In December 2019, Ursula von der Leyen announced the goal of becoming climate neutral by 2050 as part of the European Green Deal. In July of this year, the European Commission presented the comprehensive “Fit for 55” package, which aims to set the EU on the ambitious path to a greenhouse gas emissions reduction of at least 55 per cent by 2030.
An essential element for success is the creation of a second emissions trading system for the transport and buildings sectors, or rather for the fossil fuels used there, i.e. petrol, diesel, heating oil and gas for heating. Each fuel, oil or gas supplier would then have to purchase certificates in proportion to the amount of fuel supplied, corresponding to the CO2 emissions released by the combustion of the fuel. Together with the planned expansion of the already existing emissions certificate trading for energy and industry, about 80 per cent of the emissions in Europe would then be subject to carbon pricing. Since the number of certificates is to be based on the EU’s reduction target, its achievement would be largely ensured.
This requires a joint European effort. Currently, the price for an emissions certificate in the energy and industry sectors is around 60 euros per tonne of CO2. According to a ZEW simulation of the European Commission’s proposal, the price in the transport and buildings sectors could rise to over 300 euros if the reductions are distributed as currently planned. To put this in perspective, the price of petrol would then rise by about 85 cents per litre. The study also shows that a more efficient distribution of the reductions among the sectors, namely more reductions in energy and industry and less in the “more expensive” sector of transport and heat, would distribute costs more evenly and thus lead to total cost savings of up to one per cent of GDP annually.

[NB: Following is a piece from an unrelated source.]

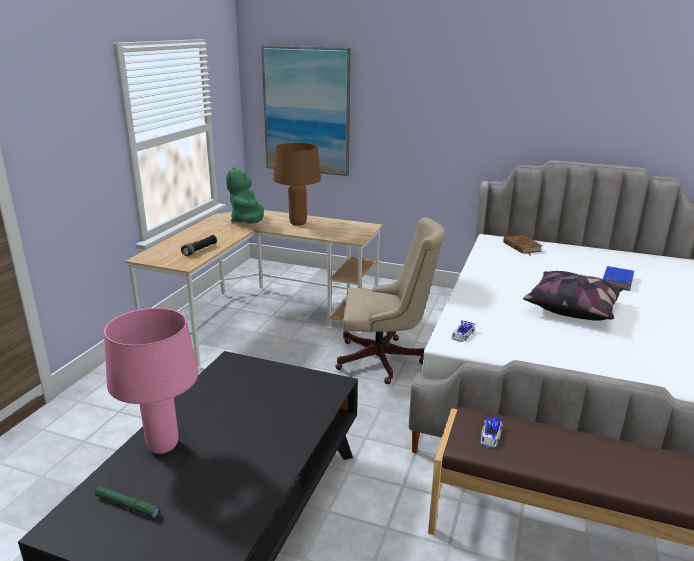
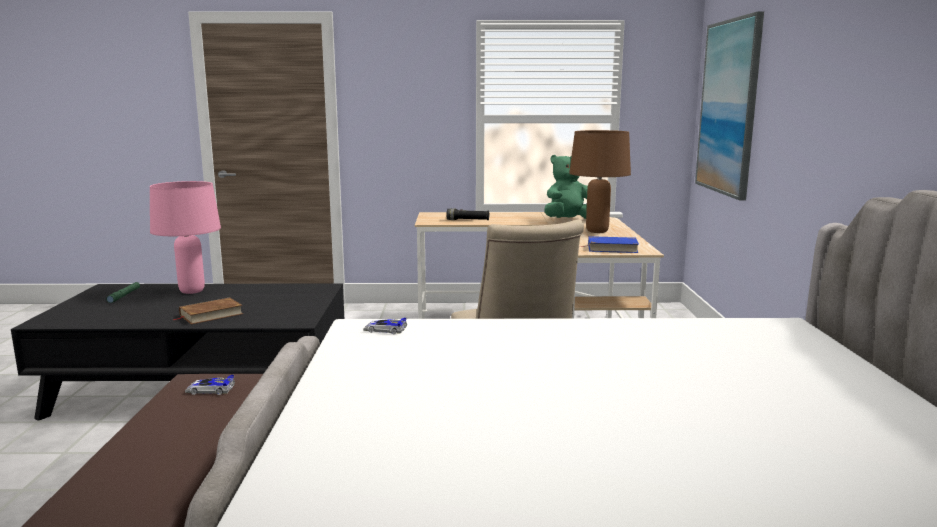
camera: 70 degrees right, 10 degrees down
(522, 247) = (790, 346): brown book -> brown book (211, 315)
(572, 307) = (545, 387): pillow -> none
(616, 281) = (741, 427): blue book -> blue book (612, 248)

The question of how many emissions should be reduced in which sectors, and even more fundamentally whether there will be a second emissions trading system at all, is currently being negotiated at the European level. Some countries like France and Poland are not yet convinced. Among other things, they fear that higher petrol prices could lead to social upheaval. The planned European Social Fund, which aims to redistribute the revenues from the new emissions trading system to those in particular need, therefore has an important function. It is to be welcomed that the three coalition parties support the creation of a separate European emissions trading system in their agreement. Germany has already introduced a second national emissions trading system for the transport and buildings sectors. A Europe-wide expansion of this system would increase efficiency across borders – emissions would then be reduced throughout Europe where it is cheapest.
However, a consistent European climate policy also has important consequences for national climate protection plans. Since the two emissions trading systems would largely guarantee the European reduction target – with the exception of agriculture – the achievement of national targets would become secondary. If one country reduces more emissions, another will reduce less – if one country needs fewer certificates, others will have more available. National sectoral targets lose even more importance: although they can serve as orientation, they force politics and companies into a narrow and thus expensive system and have no real (European) climate impact if they are pursued too rigidly. In this respect, it is to be welcomed that the three coalition parties have agreed to dispense with an annual sanction-based control of the sectoral targets.
If the European climate measures are successfully implemented, the hierarchy of political decision-making in climate policy will shift: Europe will then be responsible for achieving the European climate targets with the two emissions trading systems. Germany must ensure that achieving the European emissions target is also socially and technically feasible. Measures accompanying the transformation, such as support programmes in lignite regions and, above all, the expansion of energy infrastructures, e.g. the electricity grid and charging infrastructure, will be in focus. The faster grid expansion stipulated in the new coalition agreement, the goal of establishing one million public charging stations by 2030 and the acceleration of planning and approval procedures for renewable energies are essential for this. A meticulous pursuit of national emissions targets, on the other hand, is less important.